Горюнок, который потратил столько времени, столько труда, чтобы выйти из детства, вдруг был спешно призван на войну, едва достигнув возраста мужчины. Он не понимал, ни зачем, ни почему его нашли и призвали. Не понимал, что это за безликий властный голос вызвал его ни с того ни с сего, не спросив его мнения. Он не понимал ничего. Уехал, как и жил всегда, по крайней мере до своего появления в Черноземье, из чистой покорности. Едва он отправился в путь, как на него вновь напала его былая тоска. Армия, война — эти слова, пока еще абстрактные, имели для него тот же горький привкус, что и другие, так долго державшие его в неволе: пансион, сиротский приют.
Он пересек на поезде всю страну. Еще никогда в своей жизни он столько не ездил. Но даже когда рельсы кончились и землю сменило море, он был еще весьма далек от цели своего путешествия.
Армия, война. Когда он достиг конца рельсов, эти два слова сплелись с двумя другими словами: Марсель, Алжир.

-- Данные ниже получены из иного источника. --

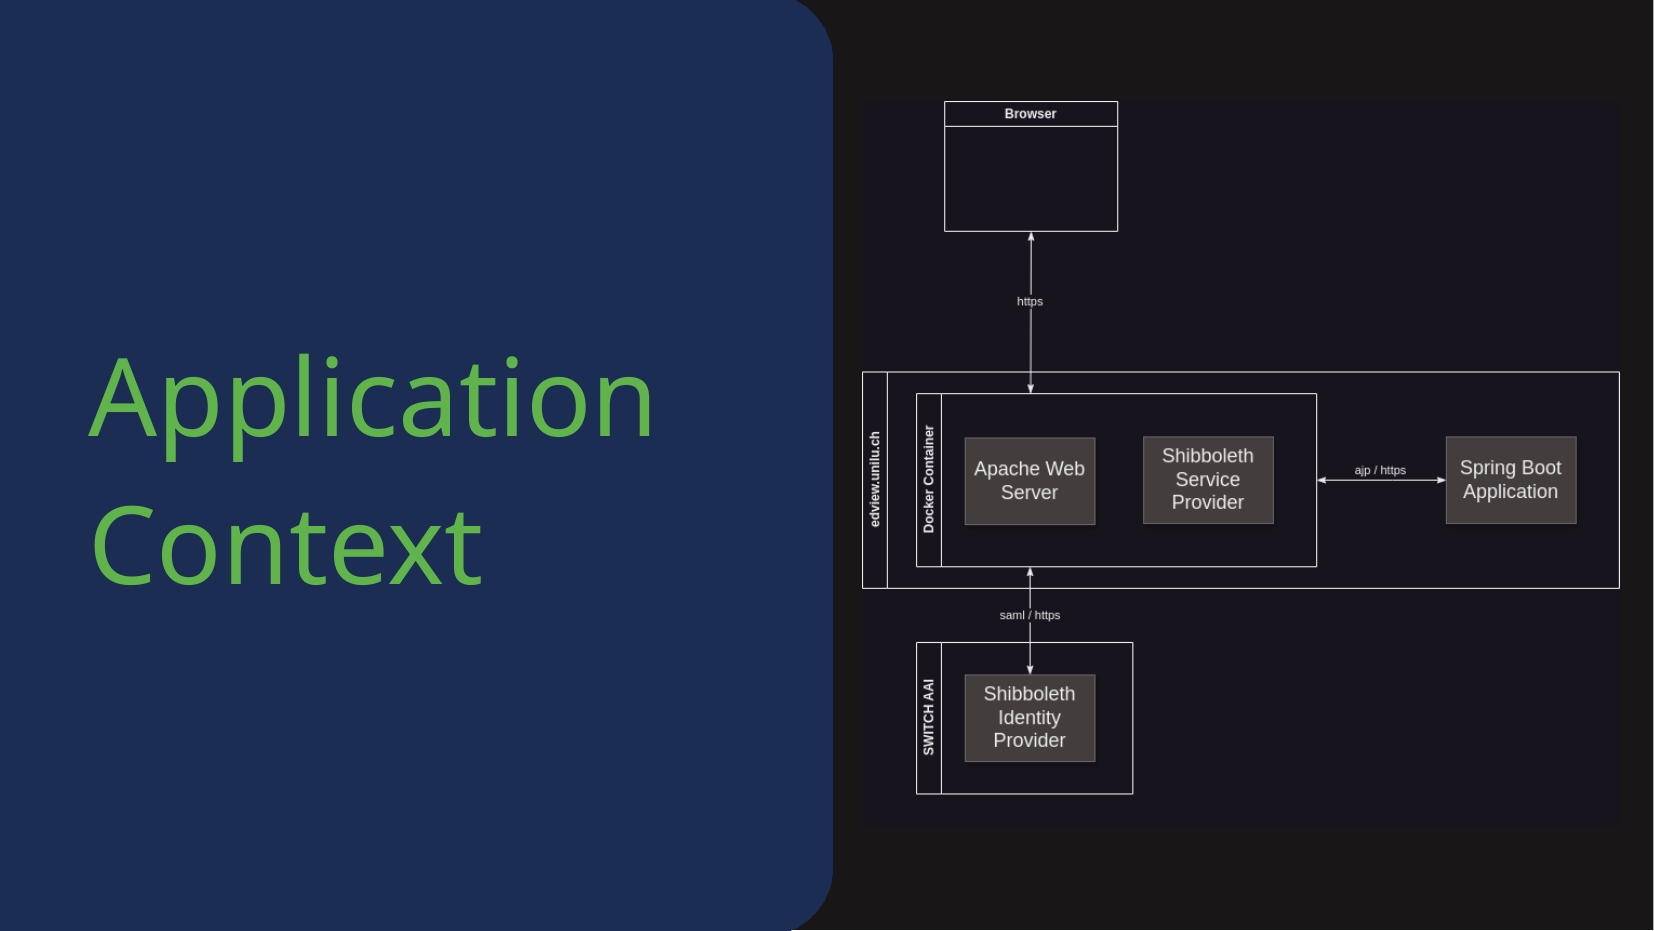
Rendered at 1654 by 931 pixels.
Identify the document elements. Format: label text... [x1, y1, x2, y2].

picture [862, 101, 1620, 827]
picture [0, 0, 833, 931]
title Application Context [88, 37, 737, 901]
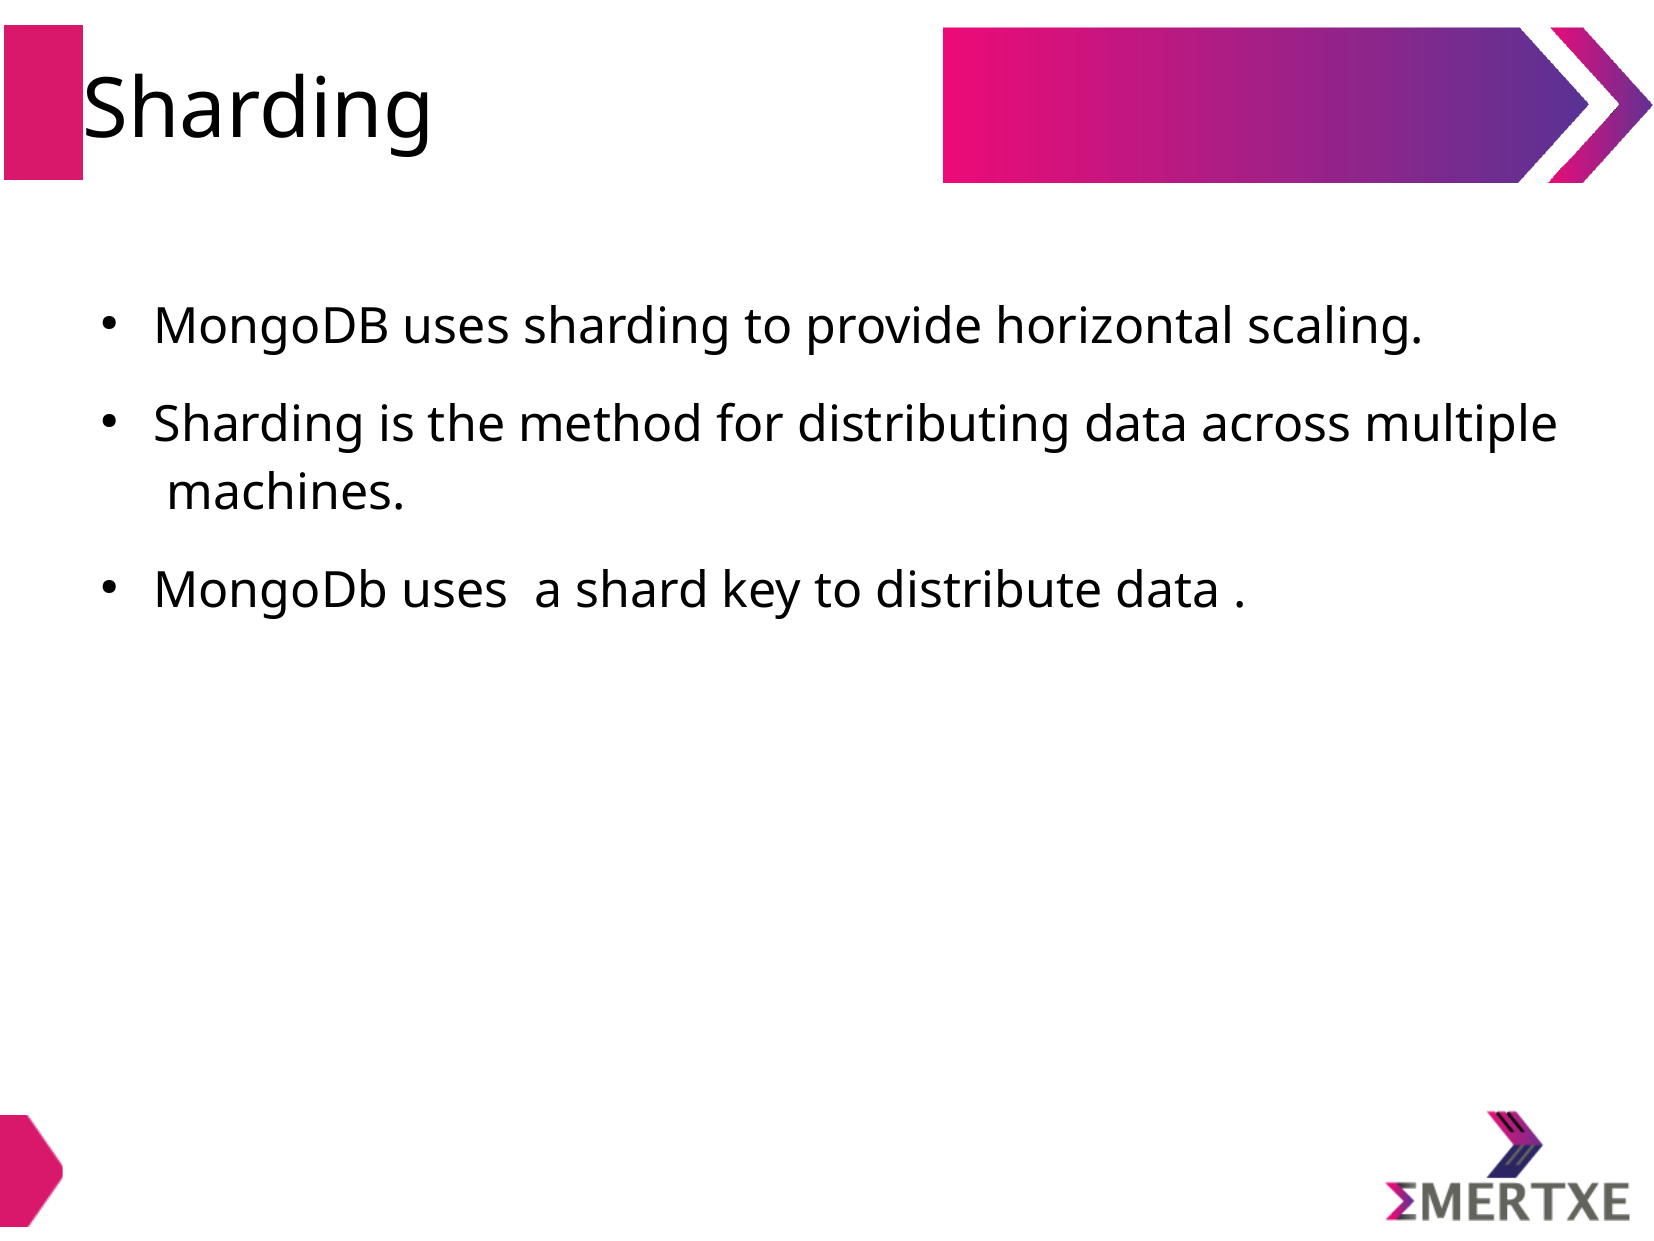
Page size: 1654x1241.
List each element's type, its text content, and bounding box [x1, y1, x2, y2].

list MongoDB uses sharding to provide horizontal scaling. Sharding is the method for distributing data across multiple machines. MongoDb uses a shard key to distribute data . [82, 290, 1571, 1010]
picture [1571, 27, 1653, 183]
picture [1385, 1107, 1631, 1221]
title Sharding [82, 2, 1571, 210]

Марсель, Алжир, названия городов. Нет, для него они сразу же стали названиями тревоги и полного одиночества в недрах толпы. А она была огромна, эта толпа; мужчины, одни только мужчины, скученные на плацу большого сборного лагеря. Мужчины, прибывшие со всех концов страны, одного с ним возраста. Молодые мужчины с бритыми затылками, с еще живыми глазами, с еще мальчишеским смехом. Мужчины, чье нерастраченное детство упрятали под новехонькой полевой формой. Собранные в огромном загоне, томящиеся ожиданием. Нескончаемым ожиданием, перемежавшимся лишь криками из громкоговорителя. Эти выкрики были именами, словно отрубленными ударами топора, которые обрушивались на толпу, расчленяя ее для сортировки. При каждом выкрике кто — то поднимался, отделяясь на миг от общей массы, потом вновь исчезал в куче, сколоченной перекличкой. Имена, выкликаемые десятками, сотнями, от «А» до «Я». Плац превратился в огромную азбуку. Когда азбука, наконец, была прочитана и приведена в порядок, голос из громкоговорителя начал рычать команды. Прогремел и долгожданный приказ: грузиться на борт! Азбука тотчас пришла в движение, затолкалась, замычала. Превратилась в бестиарий.
Посадка состоялась вечером. Подул ветер. Ветер с моря, с терпким вкусом. Горюнок никогда с таким не сталкивался, этот ветер кружил ему голову, словно кисловатое вино. Гигантская вереница тянулась по трапу, скрипевшему от ветра. Нагруженные тюками и мешками люди ступали на него один за другим, бросая на ходу свое имя унтер — офицеру, который подхватывал его на лету и отмечал в списке.
Теперь азбука и бестиарий смешивались; поименованные низвергались во чрево корабля, словно пары животных в Ноев ковчег. Но в этом человечьем стаде были только самцы, ни одна самка не сопровождала их. Стало быть, их натолкали сюда, во чрево корабля, вовсе не для сохранения их породы. Они отправлялись навстречу злодеяниям. «Но земля растлилась пред лицем Божиим, и наполнилась земля злодеяниями. И воззрел Бог на землю, — и вот, она растленна: ибо всякая плоть извратила путь свой на земле. И сказал Бог Ною: конец всякой плоти пришел пред лице мое; ибо земля наполнилась от них злодеяниями. И вот, я истреблю их с земли».[8]